Cambiamo fronte, e dall'Africa meridionale ci spostiamo nel Maghreb. Partiamo senza motivo alcuno dall'Algeria. Noi non giudichiamo i popoli se non in termini metallici e in questa sede ci limitiamo a segnalare un altro nonsenso politico di Wikipedia, ovvero: l'Algeria non era un paese libero fino al 2010, ma poi, con la Primavera Araba, finalmente il popolo si è ribellato, ed ha rieletto il presidente che c'era prima (!).
Sul piano metallico
invece, la situazione è stata definita “la silenziosa avanzata
dell'heavy metal algerino”, a differenza della situazione di altri
paesi, come Angola e Botswana, in cui si racconta di scene risicate ma
ribollenti.
Un tentativo di
censimento dei gruppi metal algerini ci fa individuare una
cinquantina di nomi, alcuni dei quali con solo un demo all'attivo,
una ventina con almeno un album.
Ci piace citare i due
casi più geniali. I primi, dovendo scegliere un nome, per non essere
confusi hanno scelto Dark Angel (e così siamo a tre, anche dei tizi
della Repubblica Ceca hanno avuto la stessa idea), ma poi per
eliminare ogni ambiguità si fanno chiamare nell'ambiente D.A.

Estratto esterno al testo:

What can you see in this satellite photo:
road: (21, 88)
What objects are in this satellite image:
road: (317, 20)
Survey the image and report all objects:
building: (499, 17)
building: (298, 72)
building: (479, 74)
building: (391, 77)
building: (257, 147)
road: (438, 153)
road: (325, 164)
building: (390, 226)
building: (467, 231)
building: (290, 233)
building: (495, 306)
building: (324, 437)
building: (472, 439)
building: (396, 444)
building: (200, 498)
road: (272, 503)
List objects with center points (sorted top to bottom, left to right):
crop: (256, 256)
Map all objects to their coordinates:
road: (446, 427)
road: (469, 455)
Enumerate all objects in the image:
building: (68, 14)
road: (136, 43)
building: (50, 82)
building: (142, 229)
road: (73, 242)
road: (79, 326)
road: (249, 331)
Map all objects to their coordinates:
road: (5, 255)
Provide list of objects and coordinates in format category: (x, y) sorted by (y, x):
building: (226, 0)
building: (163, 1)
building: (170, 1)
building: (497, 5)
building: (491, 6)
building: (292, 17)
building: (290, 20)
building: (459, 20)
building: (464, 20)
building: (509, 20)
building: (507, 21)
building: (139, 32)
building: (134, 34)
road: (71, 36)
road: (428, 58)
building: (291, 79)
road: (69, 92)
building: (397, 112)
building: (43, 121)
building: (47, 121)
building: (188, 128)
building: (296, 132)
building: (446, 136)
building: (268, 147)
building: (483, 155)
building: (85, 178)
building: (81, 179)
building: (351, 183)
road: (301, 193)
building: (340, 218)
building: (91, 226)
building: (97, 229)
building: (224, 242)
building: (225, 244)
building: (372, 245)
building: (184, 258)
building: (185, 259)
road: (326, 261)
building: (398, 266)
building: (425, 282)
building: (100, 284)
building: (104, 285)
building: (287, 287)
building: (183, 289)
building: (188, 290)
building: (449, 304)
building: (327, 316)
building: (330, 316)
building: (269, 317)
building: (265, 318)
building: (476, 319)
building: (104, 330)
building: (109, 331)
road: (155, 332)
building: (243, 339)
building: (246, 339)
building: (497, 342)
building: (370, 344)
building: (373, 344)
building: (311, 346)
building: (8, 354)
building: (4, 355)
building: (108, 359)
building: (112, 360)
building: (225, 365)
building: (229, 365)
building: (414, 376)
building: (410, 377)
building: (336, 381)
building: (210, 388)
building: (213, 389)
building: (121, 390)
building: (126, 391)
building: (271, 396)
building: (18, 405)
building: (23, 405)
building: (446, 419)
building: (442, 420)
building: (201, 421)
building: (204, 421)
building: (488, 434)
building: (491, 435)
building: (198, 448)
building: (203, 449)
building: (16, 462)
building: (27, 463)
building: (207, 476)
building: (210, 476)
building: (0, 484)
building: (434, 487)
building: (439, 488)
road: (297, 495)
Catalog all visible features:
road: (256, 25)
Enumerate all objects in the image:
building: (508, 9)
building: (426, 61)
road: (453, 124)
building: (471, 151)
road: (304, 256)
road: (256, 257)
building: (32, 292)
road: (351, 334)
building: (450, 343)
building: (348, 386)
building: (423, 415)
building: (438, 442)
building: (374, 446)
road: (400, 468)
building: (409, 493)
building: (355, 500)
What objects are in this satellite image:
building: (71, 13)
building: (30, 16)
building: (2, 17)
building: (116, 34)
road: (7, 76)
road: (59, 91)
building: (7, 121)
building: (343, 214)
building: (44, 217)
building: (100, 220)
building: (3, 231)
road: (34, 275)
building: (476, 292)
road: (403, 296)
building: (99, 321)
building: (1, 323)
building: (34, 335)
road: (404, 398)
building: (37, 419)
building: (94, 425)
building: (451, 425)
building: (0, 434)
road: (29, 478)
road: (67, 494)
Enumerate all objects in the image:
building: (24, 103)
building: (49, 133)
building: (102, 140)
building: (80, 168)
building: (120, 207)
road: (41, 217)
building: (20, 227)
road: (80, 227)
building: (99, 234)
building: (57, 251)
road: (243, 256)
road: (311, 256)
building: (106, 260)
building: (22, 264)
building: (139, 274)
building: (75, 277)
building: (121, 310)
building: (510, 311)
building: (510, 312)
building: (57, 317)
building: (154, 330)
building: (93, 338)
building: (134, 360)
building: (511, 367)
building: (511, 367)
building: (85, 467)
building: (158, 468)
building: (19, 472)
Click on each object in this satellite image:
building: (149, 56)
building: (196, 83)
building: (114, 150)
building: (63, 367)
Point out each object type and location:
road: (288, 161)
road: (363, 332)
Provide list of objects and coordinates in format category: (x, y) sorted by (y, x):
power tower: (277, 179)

Puntare sul nome a volte è tutto.
Se doveste trovarvi ad un
concerto death-grind in Algeria, occhio a non confondere i Vomit Gore
con i Vomygore (se ve ne intendete saprete naturalmente che i secondi
si sono sciolti e solo i primi sono attivi): il nome d'altra parte è
uno di quelli che attira, e che ti viene in mente subito, strano anzi
che non ci siano altri gruppi che lo scelgano simile. Peccato non sia
disponibile “L'Harem delle donne decomposte” dei Vomygore,
rimarrà sempre una curiosità inappagata.
I generi prevalenti sono
quelli estremi: qui c'è un solo nome di metal classico, a differenza
che nell'Africa del Sud.
Partiamo dal black
algerino, con i Barbaros. Direte: ha senso parlare di Satana dalle
parti di Allah? In teoria sì, perché nella teologia islamica Satana
e Lucifero ci sono, sebbene più in regime di libera concorrenza che
di contrapposizione. La cosa può comunque essere marginale, perché
il black che si mastica in Algeria riporta più alla poetica della
ferocia e dell'ombra che non al satanismo in senso religioso. Con
questo gruppo è parzialmente soddisfatta la prima delle aspettative
che avevamo menzionato nell'introduzione al metal africano: metal con
elementi etnici integrati.
I Barbaros riescono a
proporre un black grezzo, ma ordinato, con propaggini nel metal
classico, con un tappeto dissonante che ha la sua originalità. Le
ritmiche, a tratti alla Hellhammer, sono integrate con spunti di folk
arabo. Mayhem con miscela arabica. Già dalla grafica si respira un'aria
black esotica, dal motivo ornamentale laterale alle arborescenze del
logo.
Tornando alla questione
ideologica, Barbaros è come dire Vikings in Scandinavia,
ovvero sono gli indigeni pre-islamizzazione. Nonostante non si faccia
un riferimento esplicito alla religione islamica come “nemico”,
il carattere etnico-identitario del black metal si conferma anche in
questo caso. Stando alle loro dichiarazioni, Barbaros è da
intendersi non nel senso di Conan il Barbaro, ma nel senso di
Berberi, variante del nome (barbaroi) con cui i greci chiamavano
tutti i popoli dalla parlata per loro incomprensibile e probabilmente
anche rumorosa (i molesti blateranti, potrebbe essere tradotto). E'
un concetto troppo difficile da spiegare per esempio ai Manowar, ma i
lettori di Metal Mirror sono di ben altro spessore.
Se una delle anime del
movimento metal è quindi questa, non dissimile dai suoi analoghi
nordici, l'altra è un'anima che si propone come anti-tradizionale,
quantomeno se la tradizione è intesa come gusto dominante e valori
imposti. A questo modello fanno riferimento i gruppi dell'arco che va
dal metal classico al grind, come i Lelhahell (nome che più arabico
non si può).
Contestazione non
significa comunque avversione per la cultura madre, poiché gli
stessi Lelahell, consapevolmente o meno, riescono a incastonare
qualche melodia araba nel loro death-grind. Se il giudizio che
esprimono sulla musica popolare algerina è “dei ratti che
squittiscono dentro un tombino”, evidentemente però rivendicano e
fanno proprie le peculiarità musicali della loro terra,
valorizzandole con un nuovo registro.
Apprezzati nel circuito
death europeo, a Maggio risultano aver suonato anche a Milano. Dalla
loro biografia si ricava per esempio che il fondatore è al suo
quinto gruppo (e sono tutti nomi della nostra lista), per cui
probabilmente i veri animatori della scena nono sono così numerosi.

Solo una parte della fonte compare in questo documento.